## The problem
Only lines with the word "commercial" are needed; collect each of them from the listing below.
:: Information shown
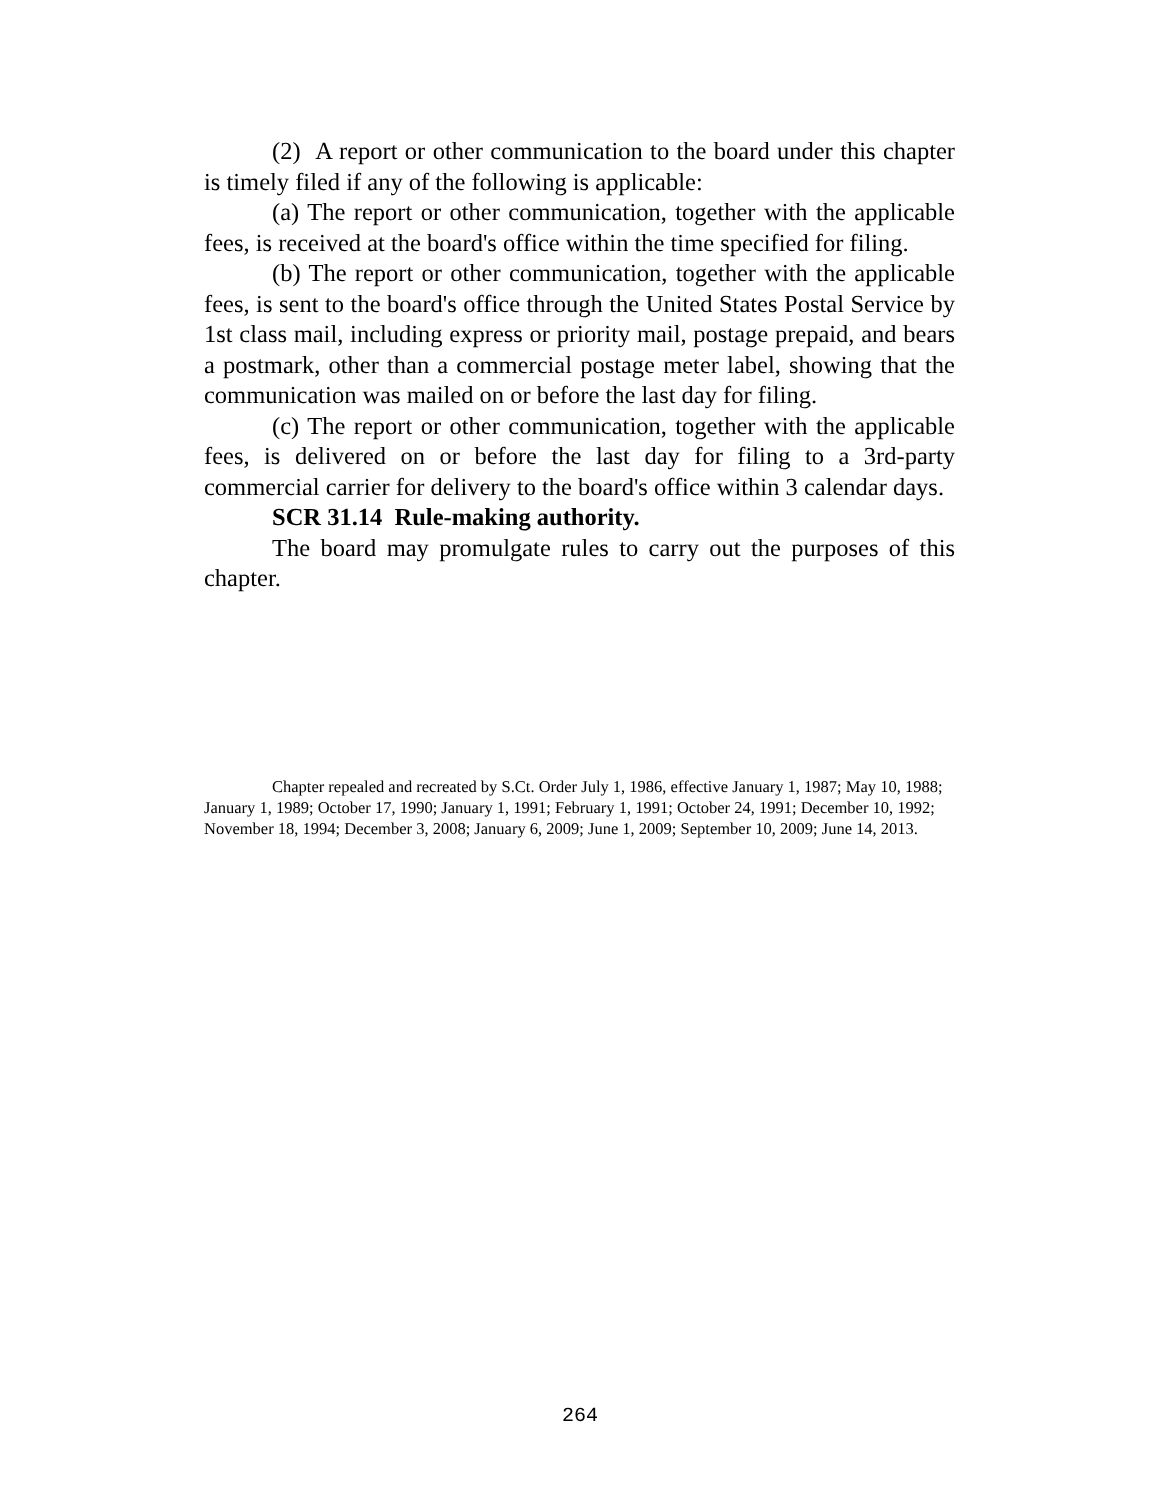(2) A report or other communication to the board under this chapter is timely filed if any of the following is applicable:
(a) The report or other communication, together with the applicable fees, is received at the board's office within the time specified for filing.
(b) The report or other communication, together with the applicable fees, is sent to the board's office through the United States Postal Service by 1st class mail, including express or priority mail, postage prepaid, and bears a postmark, other than a commercial postage meter label, showing that the communication was mailed on or before the last day for filing.
(c) The report or other communication, together with the applicable fees, is delivered on or before the last day for filing to a 3rd-party commercial carrier for delivery to the board's office within 3 calendar days.
SCR 31.14 Rule-making authority.
The board may promulgate rules to carry out the purposes of this chapter.
Chapter repealed and recreated by S.Ct. Order July 1, 1986, effective January 1, 1987; May 10, 1988; January 1, 1989; October 17, 1990; January 1, 1991; February 1, 1991; October 24, 1991; December 10, 1992; November 18, 1994; December 3, 2008; January 6, 2009; June 1, 2009; September 10, 2009; June 14, 2013.
264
::::
## Written response
(b) The report or other communication, together with the applicable fees, is sent to the board's office through the United States Postal Service by 1st class mail, including express or priority mail, postage prepaid, and bears a postmark, other than a commercial postage meter label, showing that the communication was mailed on or before the last day for filing.
(c) The report or other communication, together with the applicable fees, is delivered on or before the last day for filing to a 3rd-party commercial carrier for delivery to the board's office within 3 calendar days.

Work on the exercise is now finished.